* **Instruction**:
Determine which lines of the records include the word "some", and copy them.

[Saved entries]
_____

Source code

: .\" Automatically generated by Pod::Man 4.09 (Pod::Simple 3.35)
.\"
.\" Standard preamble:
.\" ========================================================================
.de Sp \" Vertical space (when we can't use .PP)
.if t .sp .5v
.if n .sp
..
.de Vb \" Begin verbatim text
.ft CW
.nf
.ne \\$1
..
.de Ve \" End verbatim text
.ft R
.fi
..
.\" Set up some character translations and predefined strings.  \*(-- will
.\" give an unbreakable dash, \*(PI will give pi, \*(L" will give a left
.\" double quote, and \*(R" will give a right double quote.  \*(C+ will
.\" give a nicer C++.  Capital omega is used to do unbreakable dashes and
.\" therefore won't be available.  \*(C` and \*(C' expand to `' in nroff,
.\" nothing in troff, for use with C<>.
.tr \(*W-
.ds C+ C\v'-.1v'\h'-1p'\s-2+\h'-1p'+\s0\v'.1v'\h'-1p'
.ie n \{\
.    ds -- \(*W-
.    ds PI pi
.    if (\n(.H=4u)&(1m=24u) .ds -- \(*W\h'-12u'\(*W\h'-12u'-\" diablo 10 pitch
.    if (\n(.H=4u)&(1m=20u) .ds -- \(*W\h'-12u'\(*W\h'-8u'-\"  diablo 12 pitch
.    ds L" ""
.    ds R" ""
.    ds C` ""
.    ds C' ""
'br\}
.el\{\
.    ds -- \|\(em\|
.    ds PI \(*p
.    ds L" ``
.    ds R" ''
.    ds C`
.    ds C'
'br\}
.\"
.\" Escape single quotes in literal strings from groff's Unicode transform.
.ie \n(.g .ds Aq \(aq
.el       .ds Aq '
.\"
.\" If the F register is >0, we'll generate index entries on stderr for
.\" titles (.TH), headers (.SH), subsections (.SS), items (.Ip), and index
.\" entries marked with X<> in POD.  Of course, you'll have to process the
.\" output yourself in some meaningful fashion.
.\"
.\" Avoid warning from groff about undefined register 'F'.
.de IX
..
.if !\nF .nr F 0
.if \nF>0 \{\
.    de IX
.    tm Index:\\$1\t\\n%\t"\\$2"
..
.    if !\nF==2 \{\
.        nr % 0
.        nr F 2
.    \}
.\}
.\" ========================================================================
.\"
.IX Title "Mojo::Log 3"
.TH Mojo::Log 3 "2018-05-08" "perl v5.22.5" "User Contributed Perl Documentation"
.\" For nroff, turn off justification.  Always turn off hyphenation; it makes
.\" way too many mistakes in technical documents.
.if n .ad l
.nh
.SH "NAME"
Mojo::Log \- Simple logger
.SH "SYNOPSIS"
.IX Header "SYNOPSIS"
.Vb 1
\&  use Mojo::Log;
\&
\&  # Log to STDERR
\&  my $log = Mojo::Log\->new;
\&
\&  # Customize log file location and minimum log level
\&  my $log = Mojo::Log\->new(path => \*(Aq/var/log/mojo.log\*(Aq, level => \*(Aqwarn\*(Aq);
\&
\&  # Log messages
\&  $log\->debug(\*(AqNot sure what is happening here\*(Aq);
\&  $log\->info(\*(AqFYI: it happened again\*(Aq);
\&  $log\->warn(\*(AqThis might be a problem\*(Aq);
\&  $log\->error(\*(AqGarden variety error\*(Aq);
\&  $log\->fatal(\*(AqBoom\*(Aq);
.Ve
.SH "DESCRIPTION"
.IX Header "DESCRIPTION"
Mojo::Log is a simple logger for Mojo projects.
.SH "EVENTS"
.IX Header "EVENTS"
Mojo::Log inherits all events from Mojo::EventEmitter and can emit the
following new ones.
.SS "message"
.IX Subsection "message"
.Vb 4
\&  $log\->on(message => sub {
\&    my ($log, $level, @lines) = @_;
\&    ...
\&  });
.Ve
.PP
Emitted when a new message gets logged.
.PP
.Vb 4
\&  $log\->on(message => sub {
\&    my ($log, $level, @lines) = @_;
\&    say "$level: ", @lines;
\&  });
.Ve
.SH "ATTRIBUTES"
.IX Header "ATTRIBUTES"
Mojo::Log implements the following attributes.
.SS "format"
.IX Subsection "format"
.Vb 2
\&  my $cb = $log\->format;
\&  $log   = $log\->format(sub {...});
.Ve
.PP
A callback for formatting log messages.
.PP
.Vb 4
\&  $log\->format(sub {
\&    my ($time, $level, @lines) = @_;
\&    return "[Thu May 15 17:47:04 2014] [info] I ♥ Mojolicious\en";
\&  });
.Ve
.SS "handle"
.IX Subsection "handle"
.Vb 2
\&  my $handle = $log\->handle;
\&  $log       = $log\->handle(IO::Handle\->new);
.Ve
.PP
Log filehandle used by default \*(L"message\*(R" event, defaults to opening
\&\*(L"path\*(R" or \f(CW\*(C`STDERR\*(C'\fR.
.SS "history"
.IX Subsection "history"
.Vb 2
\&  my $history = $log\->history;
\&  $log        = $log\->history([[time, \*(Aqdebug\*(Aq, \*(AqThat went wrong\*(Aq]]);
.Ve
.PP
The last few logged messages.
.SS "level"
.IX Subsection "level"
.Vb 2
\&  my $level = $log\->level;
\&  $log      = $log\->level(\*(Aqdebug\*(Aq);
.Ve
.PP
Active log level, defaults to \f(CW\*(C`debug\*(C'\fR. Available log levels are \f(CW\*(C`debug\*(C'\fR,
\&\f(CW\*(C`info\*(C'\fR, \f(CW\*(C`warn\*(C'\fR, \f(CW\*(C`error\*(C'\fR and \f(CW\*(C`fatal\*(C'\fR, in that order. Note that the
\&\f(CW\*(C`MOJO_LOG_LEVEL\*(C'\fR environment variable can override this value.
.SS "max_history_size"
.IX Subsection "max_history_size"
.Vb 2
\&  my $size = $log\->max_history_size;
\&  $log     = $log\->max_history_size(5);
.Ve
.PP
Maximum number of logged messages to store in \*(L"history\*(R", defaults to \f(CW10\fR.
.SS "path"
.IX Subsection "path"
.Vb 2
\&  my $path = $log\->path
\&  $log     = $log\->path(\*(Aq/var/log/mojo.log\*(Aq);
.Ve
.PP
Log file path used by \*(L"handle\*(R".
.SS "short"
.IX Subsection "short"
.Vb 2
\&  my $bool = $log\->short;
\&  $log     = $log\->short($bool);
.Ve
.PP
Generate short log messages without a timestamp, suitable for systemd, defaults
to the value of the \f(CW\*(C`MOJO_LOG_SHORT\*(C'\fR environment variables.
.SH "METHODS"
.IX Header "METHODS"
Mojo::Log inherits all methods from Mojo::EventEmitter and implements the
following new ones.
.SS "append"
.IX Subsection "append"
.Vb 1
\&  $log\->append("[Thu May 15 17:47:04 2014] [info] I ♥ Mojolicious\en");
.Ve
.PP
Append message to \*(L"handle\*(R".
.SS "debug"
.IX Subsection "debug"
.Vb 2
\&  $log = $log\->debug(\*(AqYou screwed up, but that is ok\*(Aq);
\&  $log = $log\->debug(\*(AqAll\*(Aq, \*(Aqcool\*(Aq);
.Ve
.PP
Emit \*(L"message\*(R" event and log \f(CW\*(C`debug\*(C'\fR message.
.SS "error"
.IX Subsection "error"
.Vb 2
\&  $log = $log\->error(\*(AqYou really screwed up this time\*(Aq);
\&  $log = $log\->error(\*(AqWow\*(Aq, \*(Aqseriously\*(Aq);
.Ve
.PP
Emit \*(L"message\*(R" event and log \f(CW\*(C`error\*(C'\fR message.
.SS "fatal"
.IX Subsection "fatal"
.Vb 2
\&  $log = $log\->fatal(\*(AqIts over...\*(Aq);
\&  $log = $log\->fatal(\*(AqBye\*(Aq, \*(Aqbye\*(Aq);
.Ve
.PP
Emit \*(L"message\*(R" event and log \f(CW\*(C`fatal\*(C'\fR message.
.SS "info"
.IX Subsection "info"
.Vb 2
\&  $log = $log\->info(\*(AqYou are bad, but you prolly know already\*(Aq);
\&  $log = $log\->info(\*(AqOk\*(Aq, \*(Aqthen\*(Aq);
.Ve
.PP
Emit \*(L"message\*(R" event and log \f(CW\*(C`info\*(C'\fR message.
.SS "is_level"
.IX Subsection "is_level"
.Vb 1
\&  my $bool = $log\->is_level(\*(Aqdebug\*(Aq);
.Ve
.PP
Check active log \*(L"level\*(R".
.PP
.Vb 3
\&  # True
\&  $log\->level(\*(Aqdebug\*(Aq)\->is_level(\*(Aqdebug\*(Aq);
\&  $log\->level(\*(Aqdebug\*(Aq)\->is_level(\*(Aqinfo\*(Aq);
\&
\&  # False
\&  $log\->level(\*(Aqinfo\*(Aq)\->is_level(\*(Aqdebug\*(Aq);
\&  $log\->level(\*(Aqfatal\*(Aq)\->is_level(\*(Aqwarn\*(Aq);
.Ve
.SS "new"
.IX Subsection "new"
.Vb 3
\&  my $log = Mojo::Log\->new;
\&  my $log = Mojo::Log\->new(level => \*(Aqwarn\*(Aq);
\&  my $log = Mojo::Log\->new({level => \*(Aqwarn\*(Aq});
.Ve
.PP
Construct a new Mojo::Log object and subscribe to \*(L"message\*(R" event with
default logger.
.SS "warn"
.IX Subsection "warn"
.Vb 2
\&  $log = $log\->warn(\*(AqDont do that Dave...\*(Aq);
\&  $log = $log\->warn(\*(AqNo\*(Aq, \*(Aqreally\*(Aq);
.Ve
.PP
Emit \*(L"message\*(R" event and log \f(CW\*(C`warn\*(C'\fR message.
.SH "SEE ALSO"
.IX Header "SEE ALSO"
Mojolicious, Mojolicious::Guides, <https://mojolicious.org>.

_____

* **Task solution**:
.\" Set up some character translations and predefined strings.  \*(-- will
.\" output yourself in some meaningful fashion.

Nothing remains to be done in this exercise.